Please give back all the records exactly, but keep the pictures out.

● Transcribed page contents
BEGIN

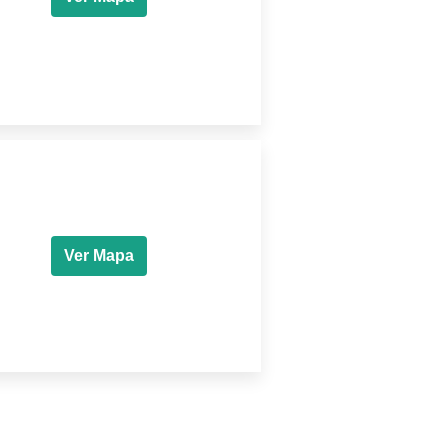
Ver Mapa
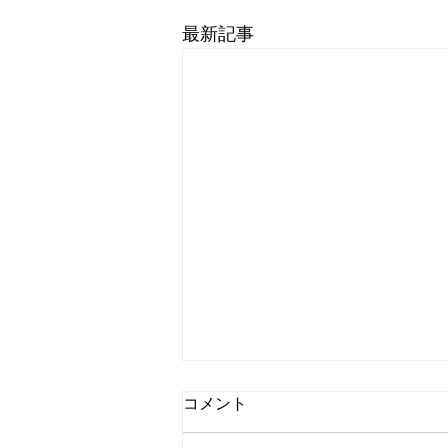
最新記事
コメント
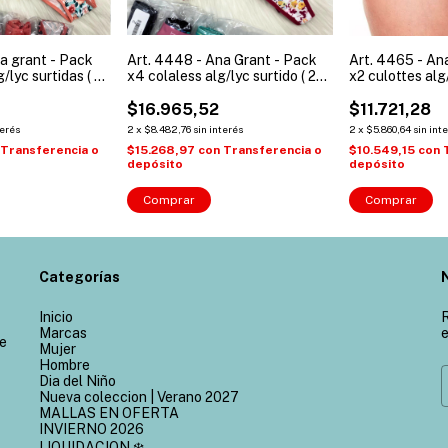
a grant - Pack
Art. 4448 - Ana Grant - Pack
Art. 4465 - An
/lyc surtidas ( 2
x4 colaless alg/lyc surtido ( 2
x2 culottes alg/
padas )
lisas - 2 estampadas )
lisa - 1 estampa
$16.965,52
$11.721,28
terés
2
x
$8.482,76
sin interés
2
x
$5.860,64
sin int
Transferencia o
$15.268,97
con
Transferencia o
$10.549,15
con
depósito
depósito
Comprar
Comprar
Categorías
Inicio
R
Marcas
e
de
Mujer
Hombre
Dia del Niño
Nueva coleccion | Verano 2027
MALLAS EN OFERTA
INVIERNO 2026
LIQUIDACION ❄️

END

● THE ANSWER
Ver Mapa
最新記事
コメント
a grant - Pack
Art. 4448 - Ana Grant - Pack
Art. 4465 - An
/lyc surtidas ( 2
x4 colaless alg/lyc surtido ( 2
x2 culottes alg/
padas )
lisas - 2 estampadas )
lisa - 1 estampa
$16.965,52
$11.721,28
terés
2
x
$8.482,76
sin interés
2
x
$5.860,64
sin int
Transferencia o
$15.268,97
con
Transferencia o
$10.549,15
con
depósito
depósito
Comprar
Comprar
Categorías
Inicio
R
Marcas
e
de
Mujer
Hombre
Dia del Niño
Nueva coleccion | Verano 2027
MALLAS EN OFERTA
INVIERNO 2026
LIQUIDACION ❄️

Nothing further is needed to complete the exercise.